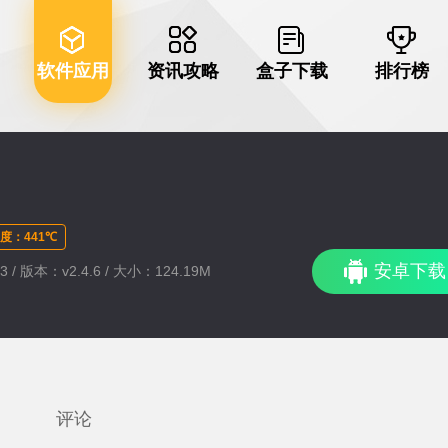
软件应用
资讯攻略
盒子下载
排行榜
度：441℃
安卓下载
3 / 版本：v2.4.6 / 大小：124.19M
评论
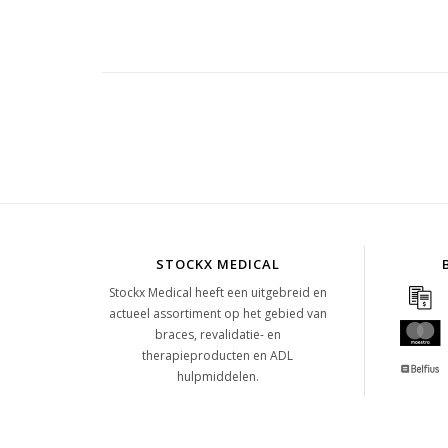
STOCKX MEDICAL
Stockx Medical heeft een uitgebreid en
actueel assortiment op het gebied van
braces, revalidatie- en
therapieproducten en ADL
hulpmiddelen.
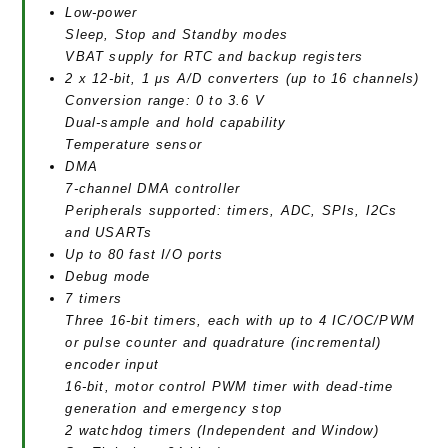
Low-power
Sleep, Stop and Standby modes
VBAT supply for RTC and backup registers
2 x 12-bit, 1 μs A/D converters (up to 16 channels)
Conversion range: 0 to 3.6 V
Dual-sample and hold capability
Temperature sensor
DMA
7-channel DMA controller
Peripherals supported: timers, ADC, SPIs, I2Cs
and USARTs
Up to 80 fast I/O ports
Debug mode
7 timers
Three 16-bit timers, each with up to 4 IC/OC/PWM
or pulse counter and quadrature (incremental)
encoder input
16-bit, motor control PWM timer with dead-time
generation and emergency stop
2 watchdog timers (Independent and Window)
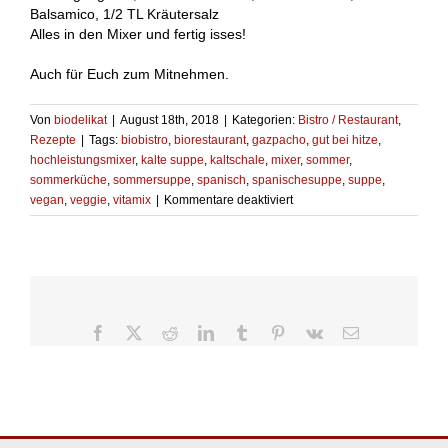
Balsamico, 1/2 TL Kräutersalz
Alles in den Mixer und fertig isses!
Auch für Euch zum Mitnehmen.
Von
biodelikat
|
August 18th, 2018
|
Kategorien:
Bistro / Restaurant
,
Rezepte
|
Tags:
biobistro
,
biorestaurant
,
gazpacho
,
gut bei hitze
,
hochleistungsmixer
,
kalte suppe
,
kaltschale
,
mixer
,
sommer
,
sommerküche
,
sommersuppe
,
spanisch
,
spanischesuppe
,
suppe
,
für
vegan
,
veggie
,
vitamix
|
Kommentare deaktiviert
Gazpacho
–
mixed
it
up
Facebook
X
Reddit
LinkedIn
Tumblr
Pinterest
Vk
E-
Mail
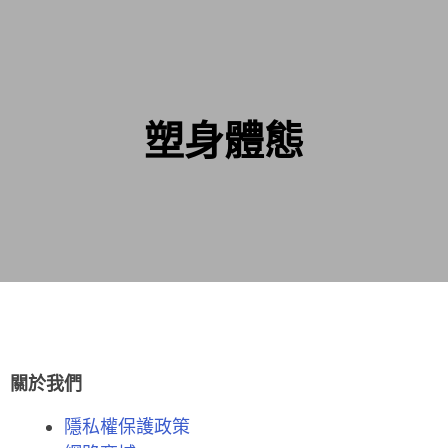
塑身體態
關於我們
隱私權保護政策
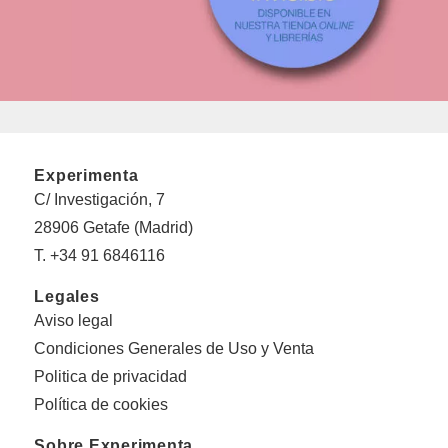
Experimenta
C/ Investigación, 7
28906 Getafe (Madrid)
T. +34 91 6846116
Legales
Aviso legal
Condiciones Generales de Uso y Venta
Politica de privacidad
Política de cookies
Sobre Experimenta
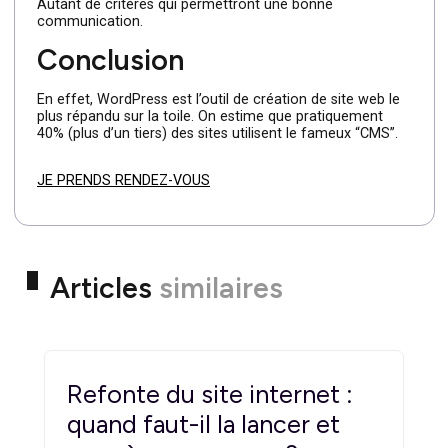
WordPress et Google
WordPress a été très bien conçu par sa communauté.
Dès lors, il s’agit d’un CMS très bien référencé par
Google. Les sites qui tournent sur WordPress sont
souvent plus mis en avant par le célèbre moteur de
recherche.r à l’âge de la cible, à son lieu de résidence, à
sa CSP (catégorie socioprofessionnelle), mais aussi à
ses loisirs et à ses revenus.
Autant de critères qui permettront une bonne
communication.
Conclusion
En effet, WordPress est l’outil de création de site web le
plus répandu sur la toile. On estime que pratiquement
40% (plus d’un tiers) des sites utilisent le fameux “CMS”.
JE PRENDS RENDEZ-VOUS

What to produce
Look through the records and copy down every line that holds "with".

Solution for this exercise
Three 16-bit timers, each with up to 4 IC/OC/PWM
16-bit, motor control PWM timer with dead-time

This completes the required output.